=== WHAT IS EXPECTED ===
Restate the records that follow word for word; no pictures should appear.

################

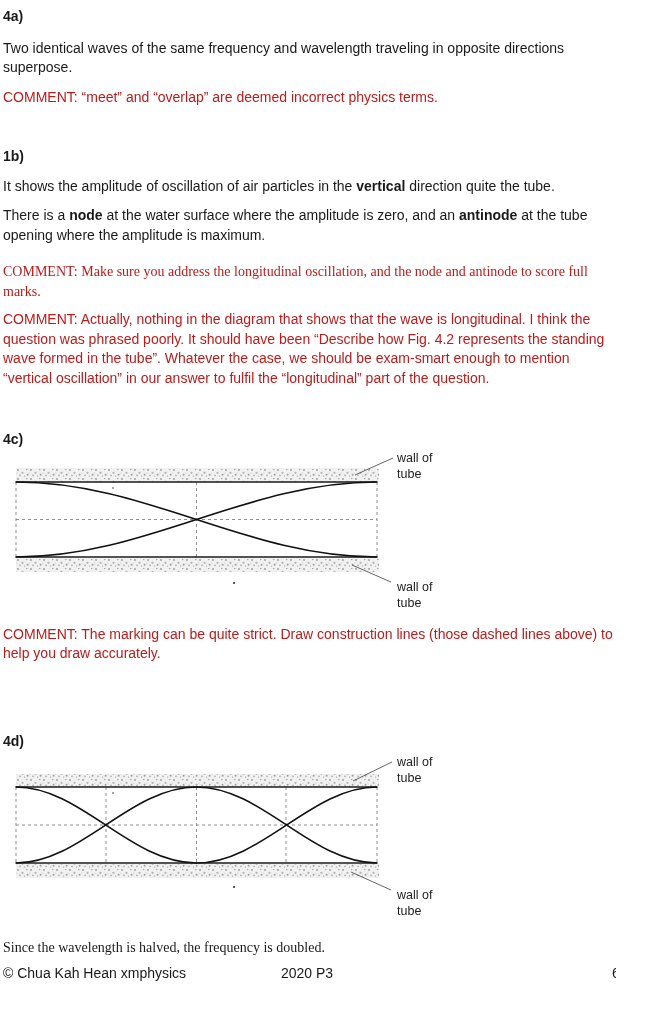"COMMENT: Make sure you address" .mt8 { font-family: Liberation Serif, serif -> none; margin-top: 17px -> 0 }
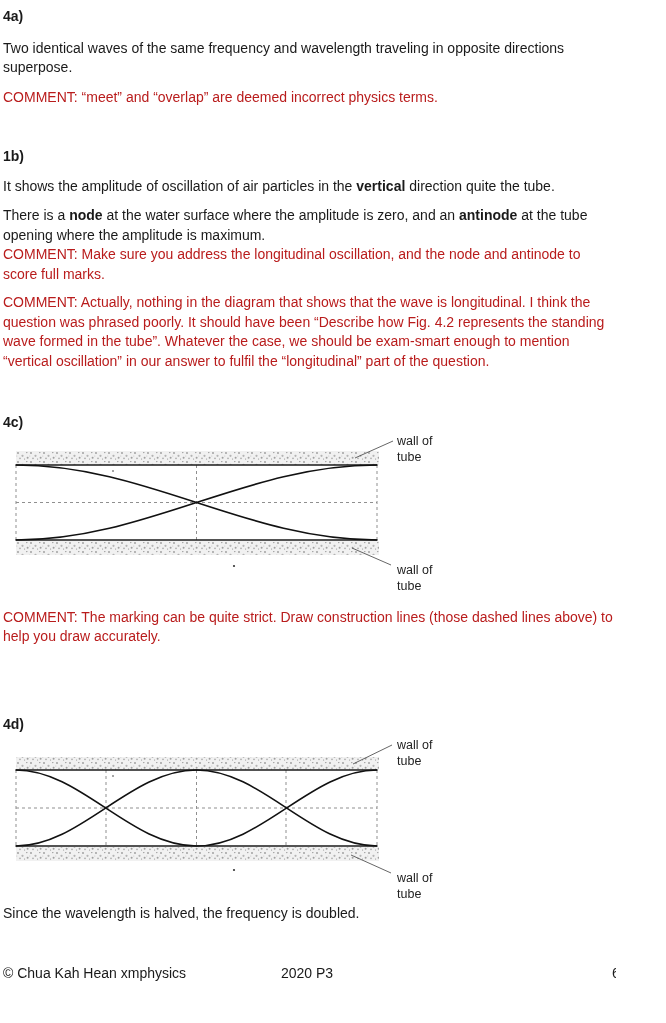"4d)" .mt44 { margin-top: 68px -> 44px }
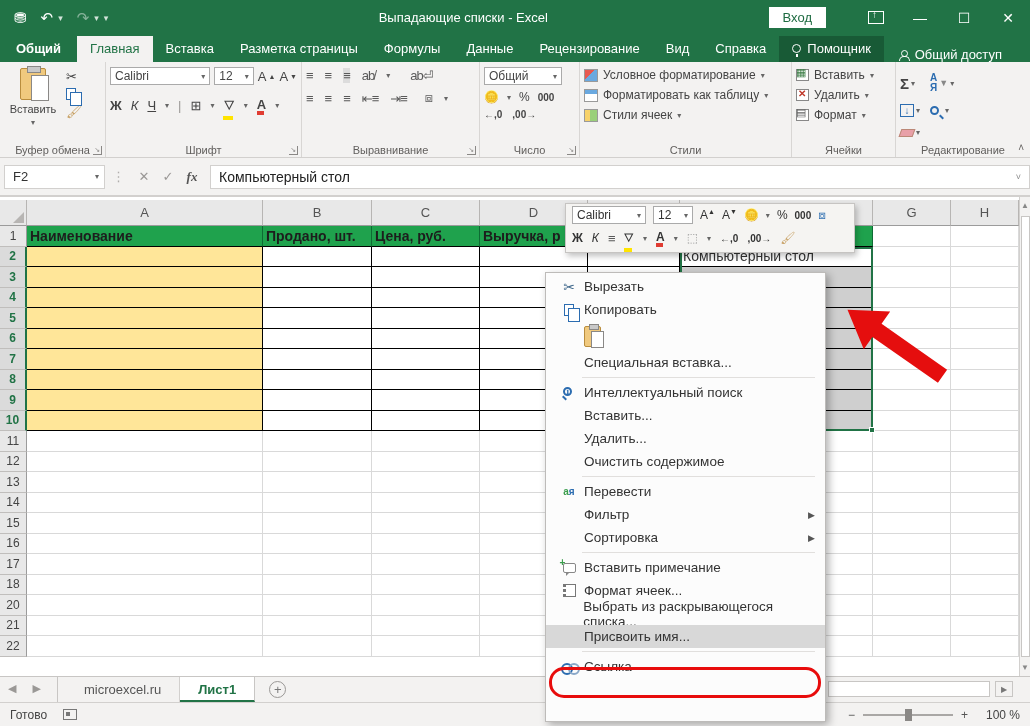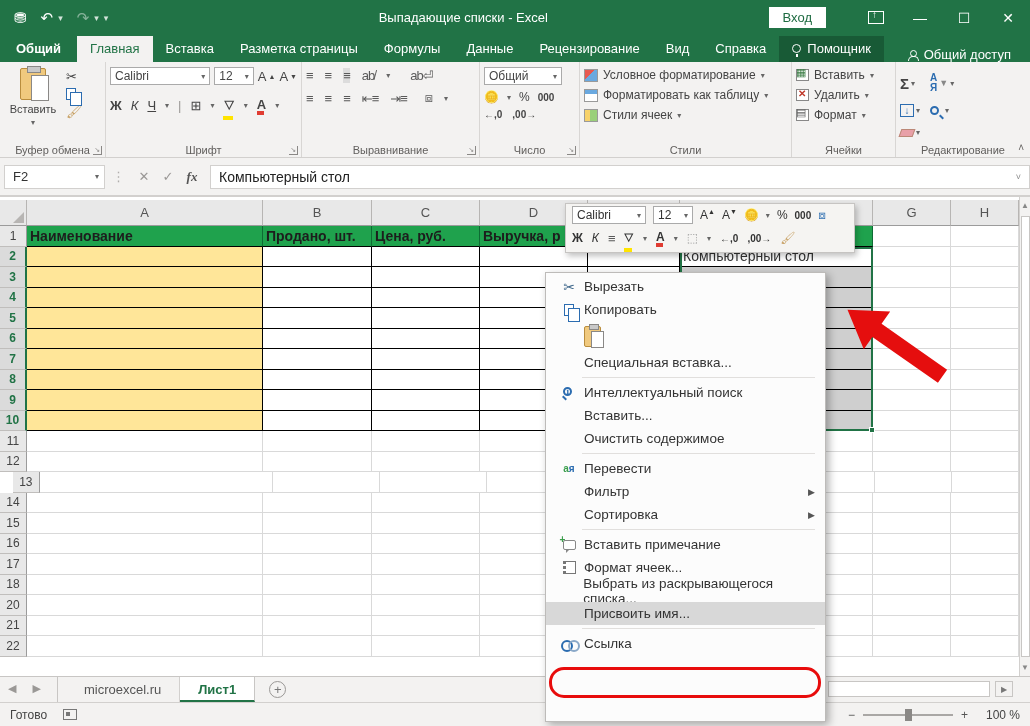"Общий доступ" .share { padding-right: 19px -> 28px }
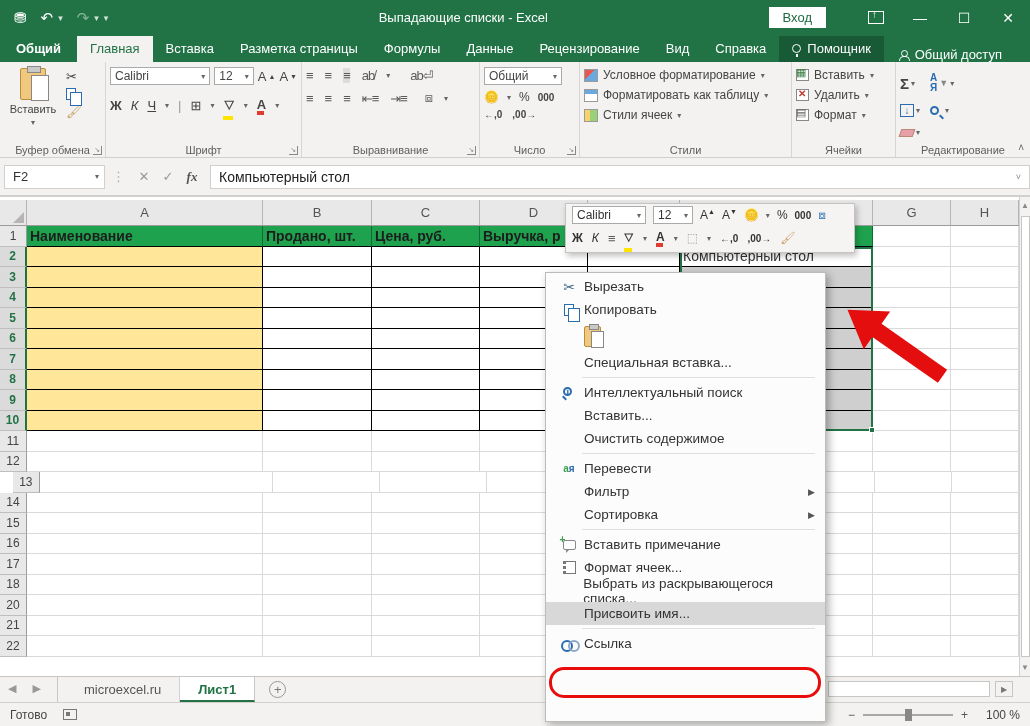"Удалить..." div.mitem { html: none -> <div> <span></span> <span>Удалить...</span> </div> }
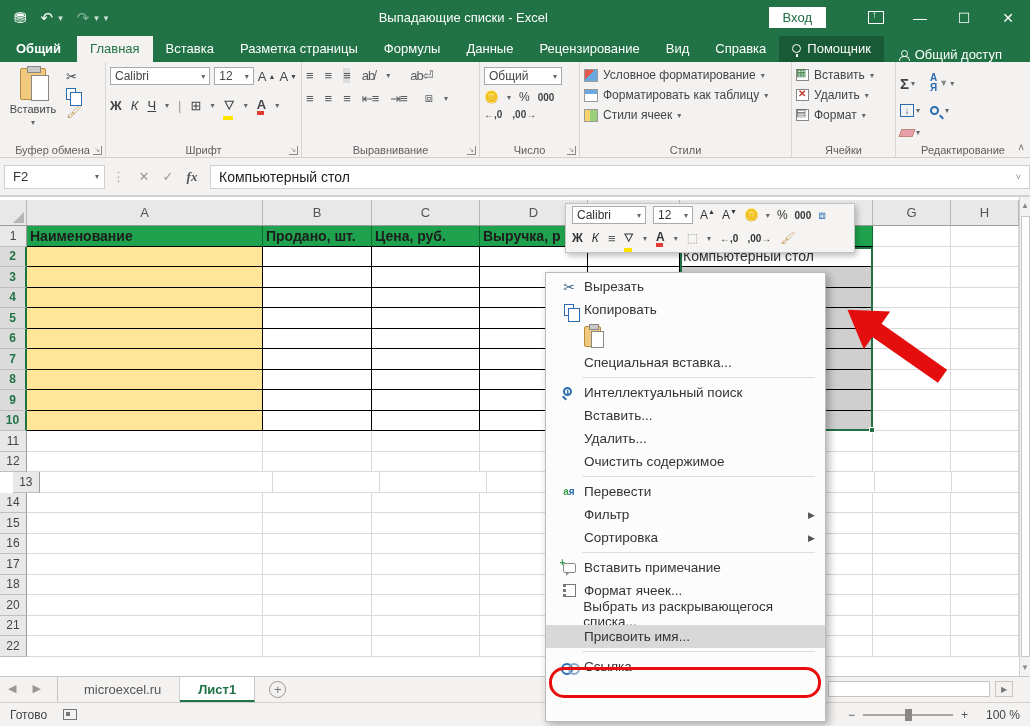"13" div.grow { margin-left: 13px -> none }
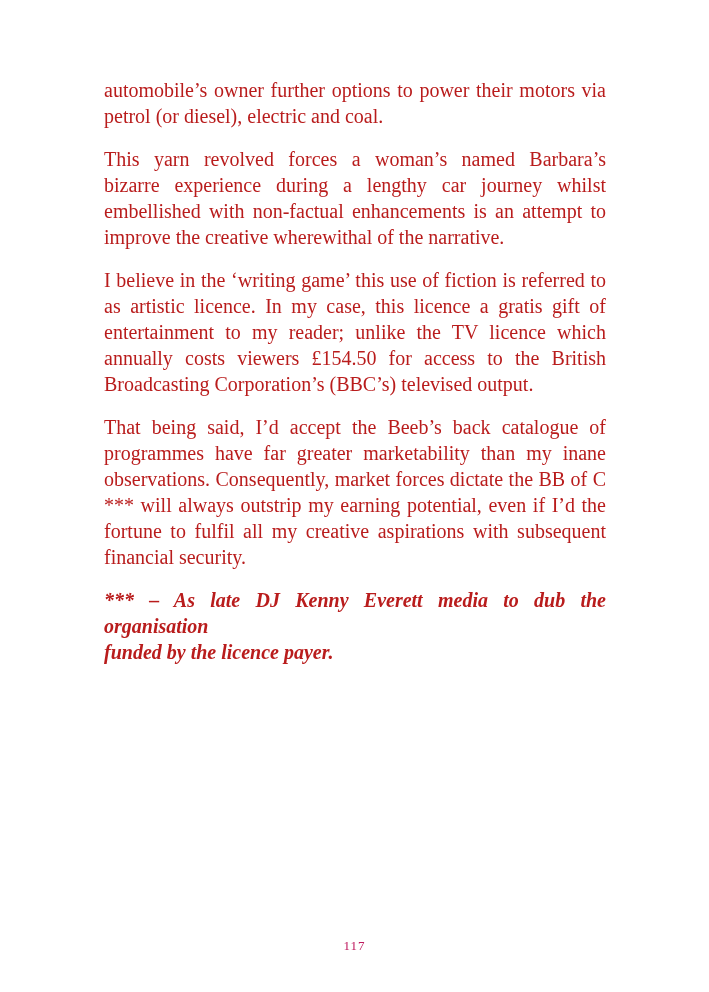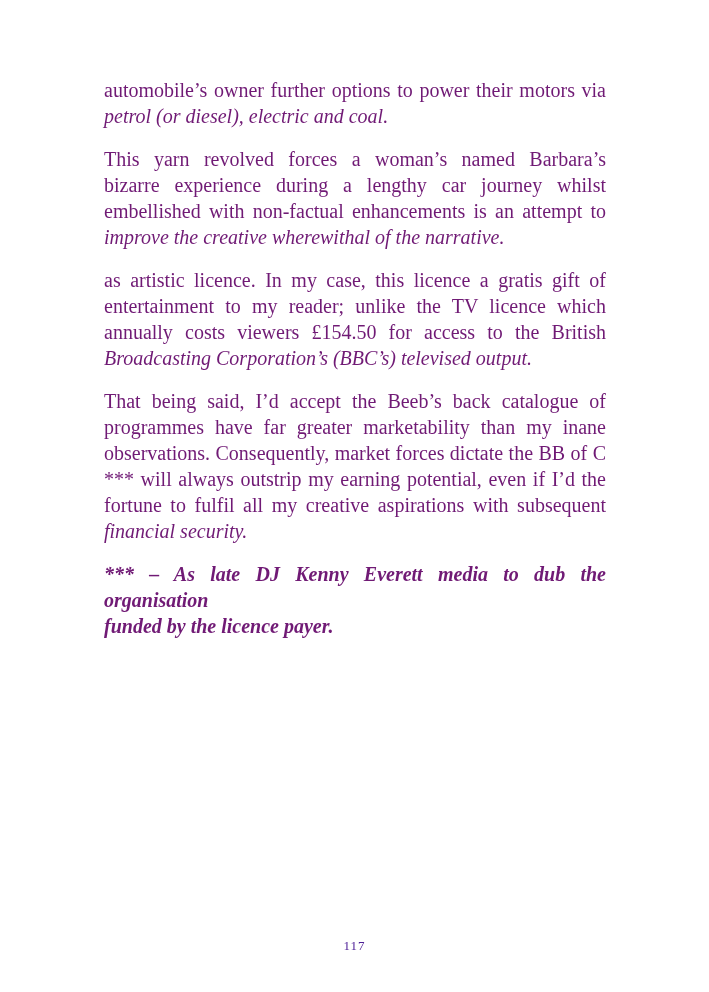"automobile’s owner further options to" div.content { color: #701a75 -> #b91c1c }
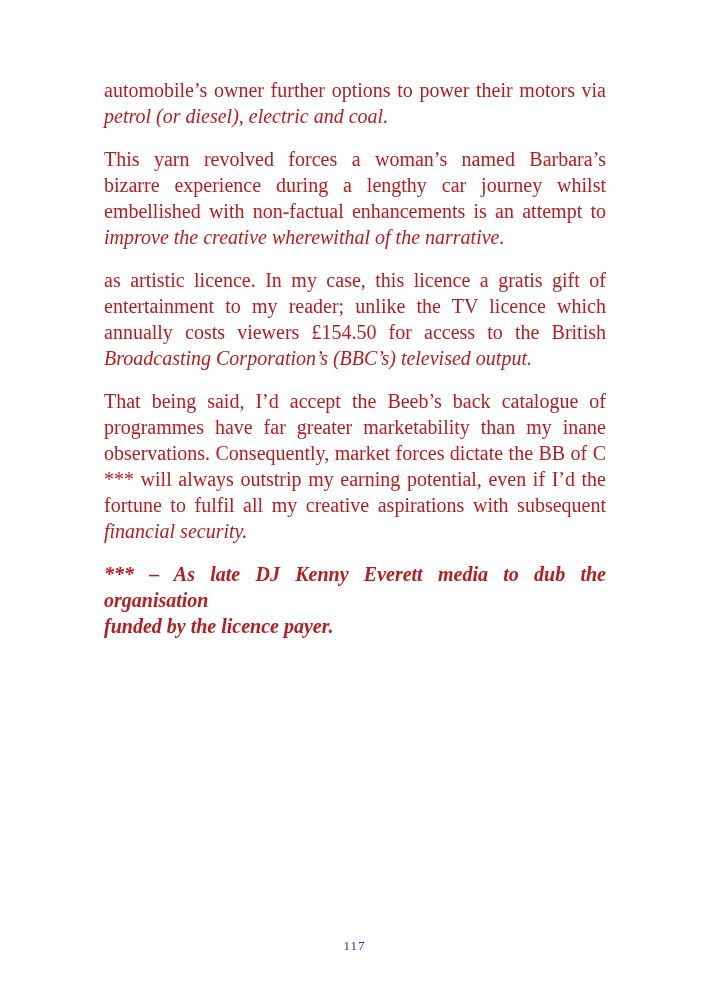"petrol (or diesel), electric and" .line.last { font-style: italic -> none }
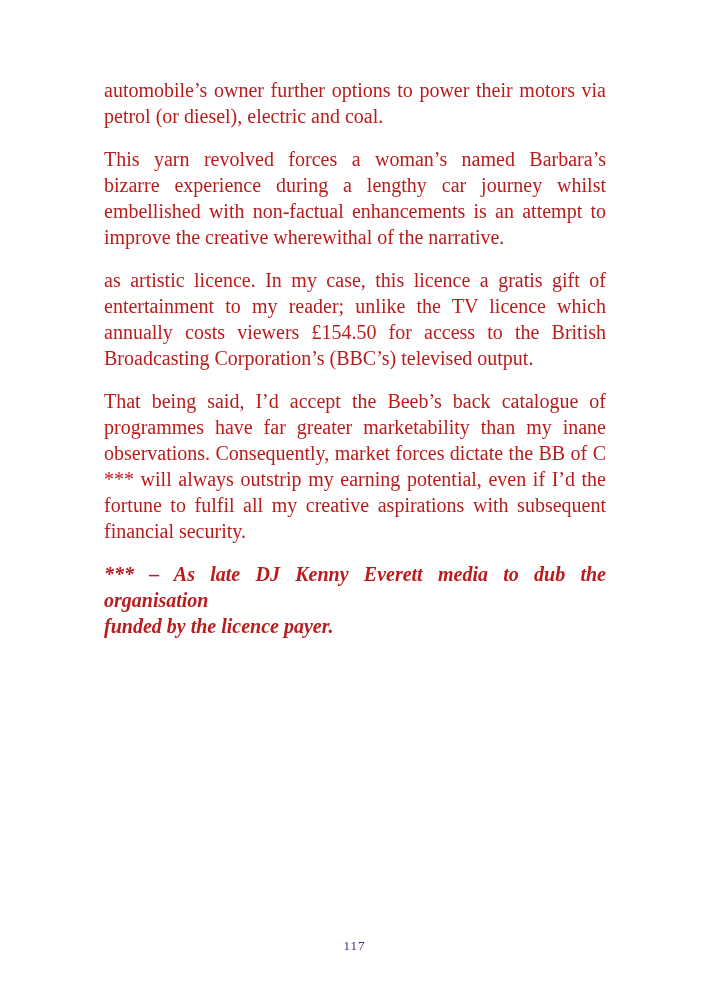"I believe in the ‘writing" div.line { html: none -> <div>I believe in the ‘writing game’ this use of fiction is referred to</div> }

################

=== ANSWER TO THIS TASK ===
"COMMENT: Make sure you address" .mt8 { font-family: Liberation Serif, serif -> none; margin-top: 17px -> 0 }
"4d)" .mt44 { margin-top: 68px -> 44px }
"Общий доступ" .share { padding-right: 19px -> 28px }
"Удалить..." div.mitem { html: none -> <div> <span></span> <span>Удалить...</span> </div> }
"13" div.grow { margin-left: 13px -> none }
"automobile’s owner further options to" div.content { color: #701a75 -> #b91c1c }
"petrol (or diesel), electric and" .line.last { font-style: italic -> none }
"I believe in the ‘writing" div.line { html: none -> <div>I believe in the ‘writing game’ this use of fiction is referred to</div> }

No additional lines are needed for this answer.